* _SOURCE MATERIAL_:
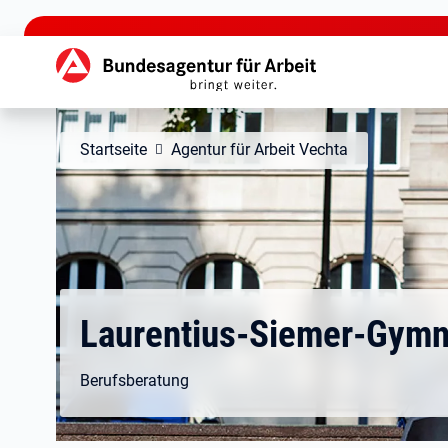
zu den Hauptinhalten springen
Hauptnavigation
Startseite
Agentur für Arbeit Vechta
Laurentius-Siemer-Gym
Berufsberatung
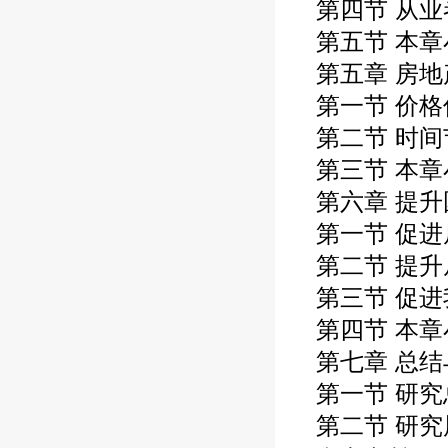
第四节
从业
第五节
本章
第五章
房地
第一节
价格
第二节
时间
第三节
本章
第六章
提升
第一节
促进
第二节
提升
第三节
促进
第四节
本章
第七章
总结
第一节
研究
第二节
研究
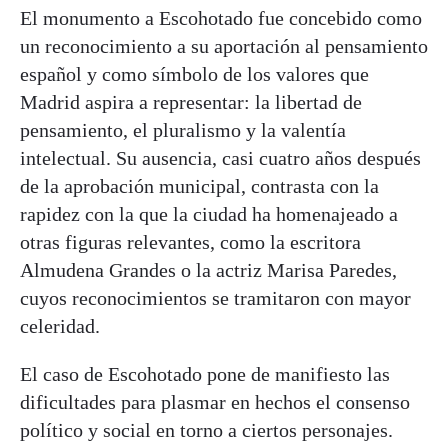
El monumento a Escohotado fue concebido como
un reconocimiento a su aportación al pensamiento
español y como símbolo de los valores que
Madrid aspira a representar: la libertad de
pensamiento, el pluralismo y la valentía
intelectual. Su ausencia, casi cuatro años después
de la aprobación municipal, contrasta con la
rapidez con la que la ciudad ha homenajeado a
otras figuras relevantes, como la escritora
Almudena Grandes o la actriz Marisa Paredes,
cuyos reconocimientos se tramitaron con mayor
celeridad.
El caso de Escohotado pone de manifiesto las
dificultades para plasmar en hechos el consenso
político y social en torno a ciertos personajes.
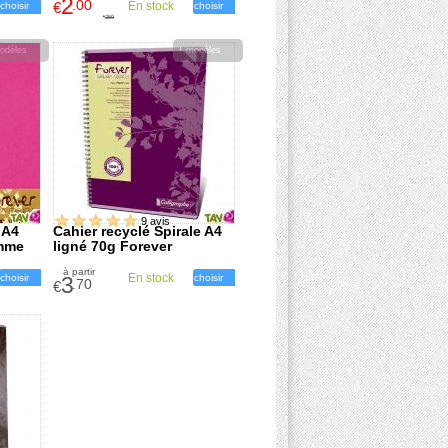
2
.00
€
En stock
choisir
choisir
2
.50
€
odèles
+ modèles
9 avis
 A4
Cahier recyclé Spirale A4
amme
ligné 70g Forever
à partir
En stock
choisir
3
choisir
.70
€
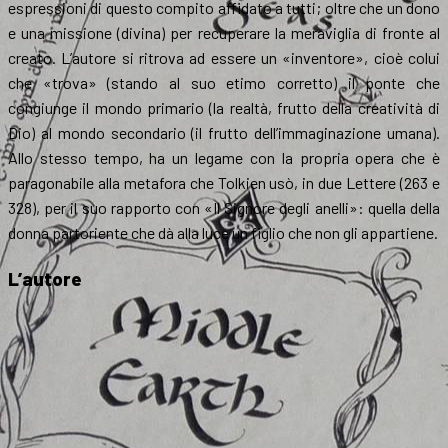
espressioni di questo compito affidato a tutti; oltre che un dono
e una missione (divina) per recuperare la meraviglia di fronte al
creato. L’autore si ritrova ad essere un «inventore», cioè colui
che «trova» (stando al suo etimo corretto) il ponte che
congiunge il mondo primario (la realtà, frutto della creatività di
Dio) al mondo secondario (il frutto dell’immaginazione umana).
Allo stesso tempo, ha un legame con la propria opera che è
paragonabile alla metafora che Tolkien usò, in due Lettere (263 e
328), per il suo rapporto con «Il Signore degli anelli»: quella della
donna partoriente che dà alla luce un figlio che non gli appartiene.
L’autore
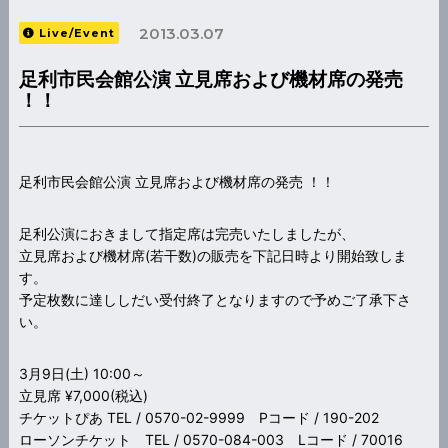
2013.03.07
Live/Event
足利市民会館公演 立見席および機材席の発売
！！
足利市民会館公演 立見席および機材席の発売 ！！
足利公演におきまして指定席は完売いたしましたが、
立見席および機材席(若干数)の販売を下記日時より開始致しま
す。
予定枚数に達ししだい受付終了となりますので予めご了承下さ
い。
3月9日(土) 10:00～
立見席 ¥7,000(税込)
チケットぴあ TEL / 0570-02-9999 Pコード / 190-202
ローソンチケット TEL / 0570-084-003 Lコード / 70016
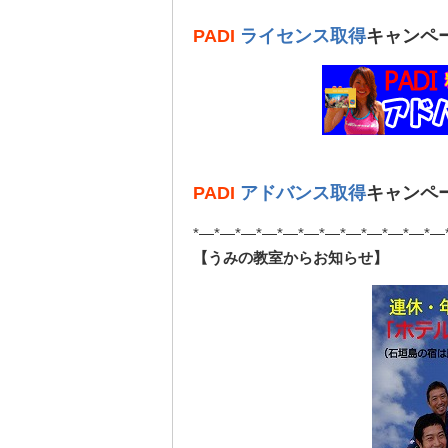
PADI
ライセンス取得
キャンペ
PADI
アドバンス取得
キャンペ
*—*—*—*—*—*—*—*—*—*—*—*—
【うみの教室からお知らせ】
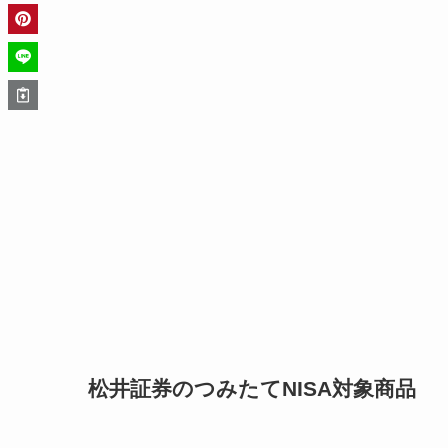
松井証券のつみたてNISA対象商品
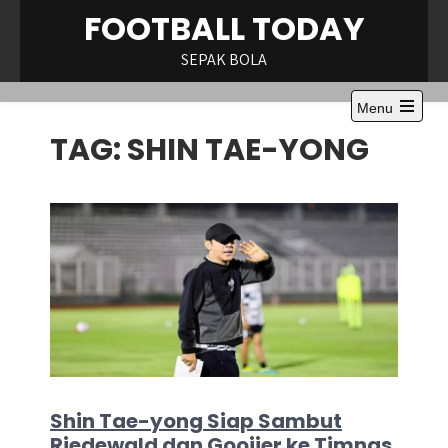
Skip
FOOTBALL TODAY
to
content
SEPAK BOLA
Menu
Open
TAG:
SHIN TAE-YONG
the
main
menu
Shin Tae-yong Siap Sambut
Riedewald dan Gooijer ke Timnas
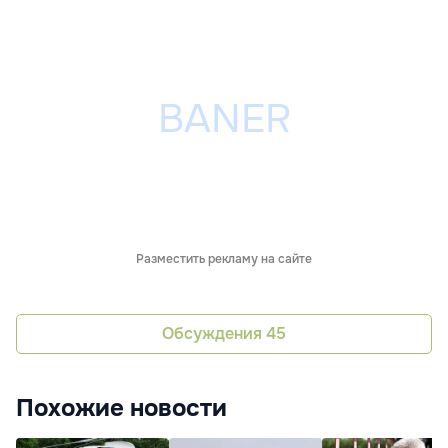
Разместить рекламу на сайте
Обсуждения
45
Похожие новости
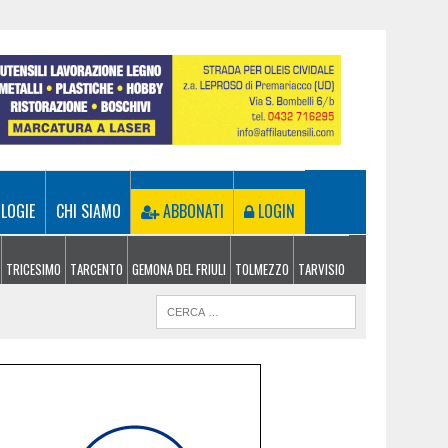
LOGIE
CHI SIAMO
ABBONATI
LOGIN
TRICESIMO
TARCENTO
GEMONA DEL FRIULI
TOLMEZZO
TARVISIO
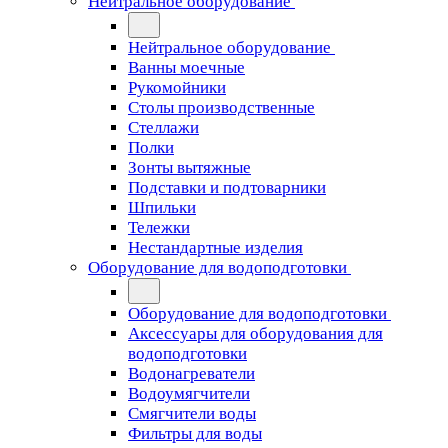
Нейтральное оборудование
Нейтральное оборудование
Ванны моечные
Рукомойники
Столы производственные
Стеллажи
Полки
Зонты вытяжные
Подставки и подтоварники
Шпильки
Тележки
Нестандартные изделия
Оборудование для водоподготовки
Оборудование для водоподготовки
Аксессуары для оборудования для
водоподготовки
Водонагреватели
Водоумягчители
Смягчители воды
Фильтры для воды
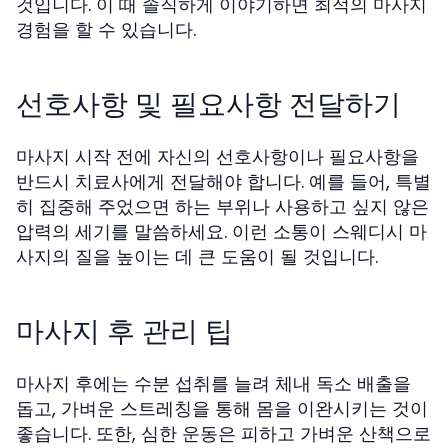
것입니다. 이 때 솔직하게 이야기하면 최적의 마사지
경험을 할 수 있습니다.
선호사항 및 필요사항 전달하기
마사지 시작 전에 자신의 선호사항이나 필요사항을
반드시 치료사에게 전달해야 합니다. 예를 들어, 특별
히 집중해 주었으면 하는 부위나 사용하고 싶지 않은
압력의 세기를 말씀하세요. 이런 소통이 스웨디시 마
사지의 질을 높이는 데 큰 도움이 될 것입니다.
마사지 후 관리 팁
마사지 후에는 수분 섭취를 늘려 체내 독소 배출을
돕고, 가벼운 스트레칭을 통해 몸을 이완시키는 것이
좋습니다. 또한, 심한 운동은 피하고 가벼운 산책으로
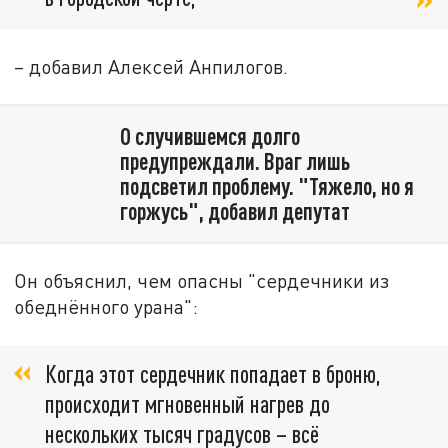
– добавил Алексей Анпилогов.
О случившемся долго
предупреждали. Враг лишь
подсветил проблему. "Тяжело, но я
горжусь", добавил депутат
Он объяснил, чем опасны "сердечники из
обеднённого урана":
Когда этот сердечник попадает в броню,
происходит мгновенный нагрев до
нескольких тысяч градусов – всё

* _ABOUT THIS TASK_:
Rewrite everything from the line that contains "El monumento a Escohotado fue concebido como" down to the line that contains "ローソンチケット TEL / 0570-084-003 Lコード / 70016", replacing "celeridad" with "prontitud" and keeping all else unchanged. Give only those lines, and leave the pictures out.

* _ANSWER BOX_:
El monumento a Escohotado fue concebido como
un reconocimiento a su aportación al pensamiento
español y como símbolo de los valores que
Madrid aspira a representar: la libertad de
pensamiento, el pluralismo y la valentía
intelectual. Su ausencia, casi cuatro años después
de la aprobación municipal, contrasta con la
rapidez con la que la ciudad ha homenajeado a
otras figuras relevantes, como la escritora
Almudena Grandes o la actriz Marisa Paredes,
cuyos reconocimientos se tramitaron con mayor
prontitud.
El caso de Escohotado pone de manifiesto las
dificultades para plasmar en hechos el consenso
político y social en torno a ciertos personajes.
2
.00
€
En stock
choisir
choisir
2
.50
€
odèles
+ modèles
9 avis
 A4
Cahier recyclé Spirale A4
amme
ligné 70g Forever
à partir
En stock
choisir
3
choisir
.70
€
espressioni di questo compito affidato a tutti; oltre che un dono
e una missione (divina) per recuperare la meraviglia di fronte al
creato. L’autore si ritrova ad essere un «inventore», cioè colui
che «trova» (stando al suo etimo corretto) il ponte che
congiunge il mondo primario (la realtà, frutto della creatività di
Dio) al mondo secondario (il frutto dell’immaginazione umana).
Allo stesso tempo, ha un legame con la propria opera che è
paragonabile alla metafora che Tolkien usò, in due Lettere (263 e
328), per il suo rapporto con «Il Signore degli anelli»: quella della
donna partoriente che dà alla luce un figlio che non gli appartiene.
L’autore
2013.03.07
Live/Event
足利市民会館公演 立見席および機材席の発売
！！
足利市民会館公演 立見席および機材席の発売 ！！
足利公演におきまして指定席は完売いたしましたが、
立見席および機材席(若干数)の販売を下記日時より開始致しま
す。
予定枚数に達ししだい受付終了となりますので予めご了承下さ
い。
3月9日(土) 10:00～
立見席 ¥7,000(税込)
チケットぴあ TEL / 0570-02-9999 Pコード / 190-202
ローソンチケット TEL / 0570-084-003 Lコード / 70016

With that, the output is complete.